What It Does — Claude Code Without the Terminal
Airut is a self-hosted, open-source bridge between your communication tools (email, Slack) and Claude Code's agentic capabilities. Instead of running claude code in your terminal, you describe a task in plain language via an email or Slack message. Airut creates a dedicated, isolated workspace for that conversation thread, clones your repository into it, and lets Claude Code start working immediately.
The core value proposition is asynchronous, auditable agent workflows. Email and Slack provide the threading, search, notifications, and mobile clients. You get a persistent conversation log for each task without maintaining terminal sessions or installing custom clients.
Setup — Install and Configure in Minutes
Installation is straightforward using the modern Python toolchain:
uv tool install airut
airut install-service
# Then open http://localhost:5200 to configure
Configuration involves connecting your communication channels (email via DMARC verification, Slack via workspace membership) and defining your target repositories. The security model is configured via the repository's default branch, not the agent's workspace, ensuring the agent cannot modify its own security rules.

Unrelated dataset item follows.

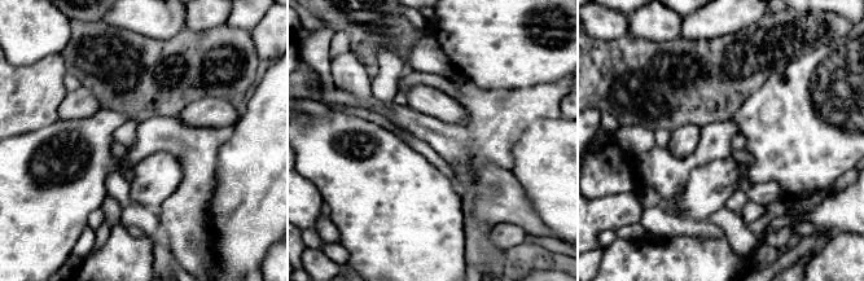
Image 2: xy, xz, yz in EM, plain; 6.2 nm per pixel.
show em planes borders same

The Security Model — Sandboxed Execution with Surrogate Credentials
This is where Airut shines for production use. Each task runs in a dedicated rootless Podman container with its own filesystem and process space, torn down after completion. Claude Code runs in fully permissive mode inside this sandbox.

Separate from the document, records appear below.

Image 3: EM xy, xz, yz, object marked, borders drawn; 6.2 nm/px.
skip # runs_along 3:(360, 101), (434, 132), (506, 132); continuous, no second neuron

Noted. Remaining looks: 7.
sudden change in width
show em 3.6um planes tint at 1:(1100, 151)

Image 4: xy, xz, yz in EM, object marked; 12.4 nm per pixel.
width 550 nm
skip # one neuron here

Network traffic routes through a transparent proxy that enforces a per-repository allowlist with path and method-level rules. Even a compromised agent can only reach pre-approved hosts. Custom DNS prevents exfiltration.

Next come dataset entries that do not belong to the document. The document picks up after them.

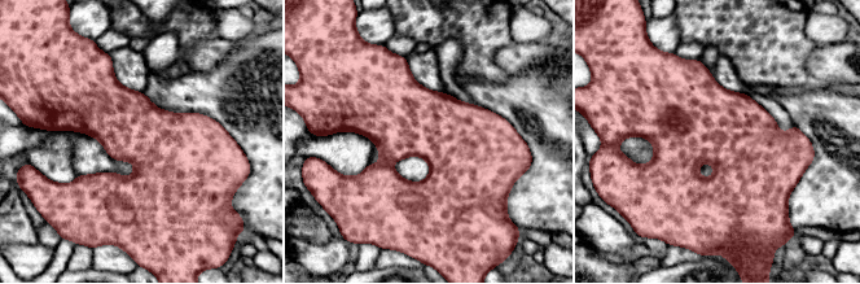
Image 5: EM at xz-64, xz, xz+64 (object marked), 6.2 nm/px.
show em planes borders same

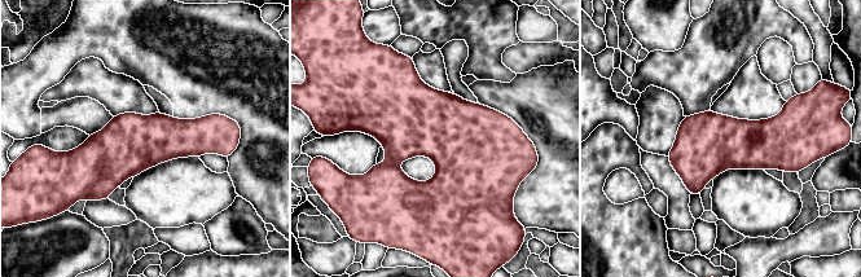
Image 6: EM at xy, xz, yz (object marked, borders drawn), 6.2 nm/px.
width 380 nm
skip # one neuron here

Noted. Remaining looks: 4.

Credential isolation uses format-preserving surrogates. The agent receives tokens that look real but are useless outside the sandbox. The proxy swaps these surrogates for actual credentials only when making requests to allowed hosts. For AWS, it re-signs SigV4 requests. Credential theft from inside the container yields nothing usable.
The Complete Workflow — From Message to Deployment
- Trigger: Send a task description via email or Slack (e.g., "Add user audit logging to the auth service").
- Isolation: Airut creates a container, clones the repo, and starts Claude Code.
- Iteration: Claude Code works, asks questions, and modifies code within the thread.
- PR Creation: When ready, Claude Code pushes a Pull Request.
- Sandboxed CI: Your CI pipeline runs, but the agent-authored build/test commands execute inside an Airut sandbox (
airut-sandboxCLI), protecting your runners. - Review & Merge: You review the PR in the thread, comment, and iterate. Merge to deploy.
Multiple conversations run in parallel, each fully isolated. The security settings (network allowlists, container config) are read from the default branch. The agent can only propose changes via PR, which require human review and merge to take effect.
When To Use It — Specific Workflow Advantages
Use Airut when you want:
- Asynchronous collaboration: Let Claude Code work on tasks while you're offline or in meetings.
- Audit trails: Every agent action is tied to a message thread with full history.
- Mobile workflows: Review and guide Claude Code work directly from your phone.
- Enhanced security: For tasks requiring access to credentials or sensitive environments.
- Parallel tasking: Run multiple independent Claude Code sessions without terminal management overhead.
Avoid it for quick, exploratory terminal sessions where immediate back-and-forth is needed. This is for managed, production-adjacent work.
gentic.news Analysis
Airut represents a significant evolution in how developers orchestrate Claude Code, moving it from a purely interactive terminal tool to an asynchronous, workflow-integrated agent. This follows the broader trend of Claude Code gaining workflow automation capabilities, as seen with the recent preview of Auto Mode and integration with tools like Conductor. It directly complements the new Channels feature for persistent agents by providing the communication layer and security isolation.
The focus on security via containerization and credential surrogates addresses a critical concern for teams adopting AI coding agents in production environments. This aligns with increasing developer caution, highlighted by a recent critical bug report about production data deletion risks with Claude Code. Airut's model—where security rules are defined in the default branch and agents operate in sandboxes—provides a pragmatic guardrail.
As Claude Code appears in 155 articles this week (trending sharply upward), the ecosystem is rapidly maturing beyond basic code generation. Tools like Airut, MCP servers, and specialized agents (like Weaviate Agent Skills) are creating a layered toolchain. Airut's use of email/Slack as the interface is particularly clever, leveraging ubiquitous, battle-tested tools for notification, threading, and access control instead of building yet another dashboard.